Did you know the most common symptom (75%) MS patients deal with according to an article written by Solaro, Trabucco & Uccelli (2013) is pain. Pain onset can happen at any point during the course of the disease or it can be a secondary symptom due to fatigue or spasticity among others (p. 319). Pain for me, I believe is a culmination of the disease itself and secondary symptoms.
Pain had always be very prevalent in my life. At an early age, I had eye surgery (1 year and 6 years). When I was 10, I had my first surgery for scoliosis. I was in the hospital for about 12 days. They put rods in my back because my curve was about 60 degrees. About 3 years after that I ended up in the hospital with a ruptured appendix and was there for more than a week. I didn’t find out until years later that I had almost died. God clearly had a plan for me, wish I knew what it was!!! Only eight months after that I had my second back surgery for scoliosis. This time we had found out my rods had broke. Going into surgery at this point, my curve was 88 degrees. The doctor showed me the X-ray. Take your index finger and your thumb and make the letter “C,” that is what my X-ray looked like. It took everything I had not to fall to pieces right then and there. I at least waited until I got out of the door of the doctors office.
For many years I was pretty much pain free, until right about the time I got diagnosed with MS. I think the course of my pain started when I threw my back out sitting on the toilet. I am not sure how someone does that? My first thought was the movie Lethal Weapon, where Danny Glover is stuck on the toilet because there is a bomb strapped to it. Ok, so I knew I wasn’t going to blow up, but it seemed like after that, my pain issues did!

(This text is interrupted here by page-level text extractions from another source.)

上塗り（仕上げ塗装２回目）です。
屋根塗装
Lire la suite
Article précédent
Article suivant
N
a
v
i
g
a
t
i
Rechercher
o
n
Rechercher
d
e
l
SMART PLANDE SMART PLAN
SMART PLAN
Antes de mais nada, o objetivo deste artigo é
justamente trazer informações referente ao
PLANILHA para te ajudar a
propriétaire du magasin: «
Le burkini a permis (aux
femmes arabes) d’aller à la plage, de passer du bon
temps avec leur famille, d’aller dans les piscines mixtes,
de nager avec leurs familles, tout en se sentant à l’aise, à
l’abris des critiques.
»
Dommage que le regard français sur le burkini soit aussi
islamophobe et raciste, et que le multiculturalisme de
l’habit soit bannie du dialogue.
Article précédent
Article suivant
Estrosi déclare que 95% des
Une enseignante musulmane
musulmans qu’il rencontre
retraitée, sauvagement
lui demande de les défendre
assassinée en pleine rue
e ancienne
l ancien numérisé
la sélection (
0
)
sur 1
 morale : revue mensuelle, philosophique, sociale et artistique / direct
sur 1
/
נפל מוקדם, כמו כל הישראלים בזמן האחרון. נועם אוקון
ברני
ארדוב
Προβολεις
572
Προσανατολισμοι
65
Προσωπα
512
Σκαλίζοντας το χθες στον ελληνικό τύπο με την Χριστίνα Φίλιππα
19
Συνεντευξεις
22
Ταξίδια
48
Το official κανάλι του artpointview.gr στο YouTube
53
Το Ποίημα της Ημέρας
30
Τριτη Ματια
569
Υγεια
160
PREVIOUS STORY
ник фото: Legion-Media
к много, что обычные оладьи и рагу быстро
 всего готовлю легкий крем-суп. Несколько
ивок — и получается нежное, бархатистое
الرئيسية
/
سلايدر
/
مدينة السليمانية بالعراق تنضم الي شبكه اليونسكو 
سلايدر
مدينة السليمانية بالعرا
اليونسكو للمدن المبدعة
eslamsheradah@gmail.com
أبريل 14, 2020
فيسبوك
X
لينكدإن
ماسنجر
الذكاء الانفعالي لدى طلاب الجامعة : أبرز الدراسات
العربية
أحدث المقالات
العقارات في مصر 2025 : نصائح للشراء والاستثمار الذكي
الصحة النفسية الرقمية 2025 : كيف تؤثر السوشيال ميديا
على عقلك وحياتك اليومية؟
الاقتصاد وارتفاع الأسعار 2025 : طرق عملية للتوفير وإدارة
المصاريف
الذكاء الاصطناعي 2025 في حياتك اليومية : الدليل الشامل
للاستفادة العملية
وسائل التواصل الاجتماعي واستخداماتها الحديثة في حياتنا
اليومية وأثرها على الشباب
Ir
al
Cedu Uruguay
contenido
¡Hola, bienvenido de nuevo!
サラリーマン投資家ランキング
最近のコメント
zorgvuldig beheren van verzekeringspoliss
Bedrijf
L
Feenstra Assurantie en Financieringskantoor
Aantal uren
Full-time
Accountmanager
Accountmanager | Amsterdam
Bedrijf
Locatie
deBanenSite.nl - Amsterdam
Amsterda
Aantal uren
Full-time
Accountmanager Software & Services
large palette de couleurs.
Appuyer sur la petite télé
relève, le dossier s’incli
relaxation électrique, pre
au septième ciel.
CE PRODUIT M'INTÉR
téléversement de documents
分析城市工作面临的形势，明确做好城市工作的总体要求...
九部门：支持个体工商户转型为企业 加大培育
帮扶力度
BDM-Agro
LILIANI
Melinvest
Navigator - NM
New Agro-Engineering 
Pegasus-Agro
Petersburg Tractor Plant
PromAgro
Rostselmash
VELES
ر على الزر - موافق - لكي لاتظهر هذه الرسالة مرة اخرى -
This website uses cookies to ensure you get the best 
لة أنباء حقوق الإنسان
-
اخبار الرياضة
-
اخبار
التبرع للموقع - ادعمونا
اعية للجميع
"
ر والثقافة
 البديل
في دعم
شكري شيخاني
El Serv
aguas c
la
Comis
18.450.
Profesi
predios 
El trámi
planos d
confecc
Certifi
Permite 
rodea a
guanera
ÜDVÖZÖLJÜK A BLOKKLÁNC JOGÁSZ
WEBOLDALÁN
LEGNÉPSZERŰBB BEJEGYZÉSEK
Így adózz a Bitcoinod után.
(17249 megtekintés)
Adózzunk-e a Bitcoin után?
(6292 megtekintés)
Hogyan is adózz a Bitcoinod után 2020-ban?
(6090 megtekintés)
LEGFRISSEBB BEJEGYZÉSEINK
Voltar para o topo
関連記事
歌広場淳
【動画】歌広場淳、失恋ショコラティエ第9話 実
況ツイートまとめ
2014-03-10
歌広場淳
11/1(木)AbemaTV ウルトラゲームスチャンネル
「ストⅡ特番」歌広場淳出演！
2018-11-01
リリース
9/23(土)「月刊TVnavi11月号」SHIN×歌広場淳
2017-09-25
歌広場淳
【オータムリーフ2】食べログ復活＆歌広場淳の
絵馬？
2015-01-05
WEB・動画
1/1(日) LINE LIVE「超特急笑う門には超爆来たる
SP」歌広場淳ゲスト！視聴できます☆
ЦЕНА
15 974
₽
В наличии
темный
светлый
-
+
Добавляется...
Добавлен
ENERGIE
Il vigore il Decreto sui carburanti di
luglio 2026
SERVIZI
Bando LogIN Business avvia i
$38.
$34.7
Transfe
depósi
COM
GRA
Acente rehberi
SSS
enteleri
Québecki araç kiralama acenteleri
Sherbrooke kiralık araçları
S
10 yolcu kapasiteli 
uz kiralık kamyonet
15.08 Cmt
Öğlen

According to a 2008 report referenced by Solaro, Trabucco & Uccelli (2013), there are four pain categories: continuous or intermittent central neuropathic pain (i.e., trigeminal or glossopharyngeal neuralgia, Lhermitte sign,); musculoskeletal pain (i.e., painful tonic spasms, pain secondary to spasticity, pain related to being wheelchair-bound), and mixed neuropathic and non-neuropathic pain. The majority of my pain is musculoskeletal pain. Over the years I have tried several different types of therapies.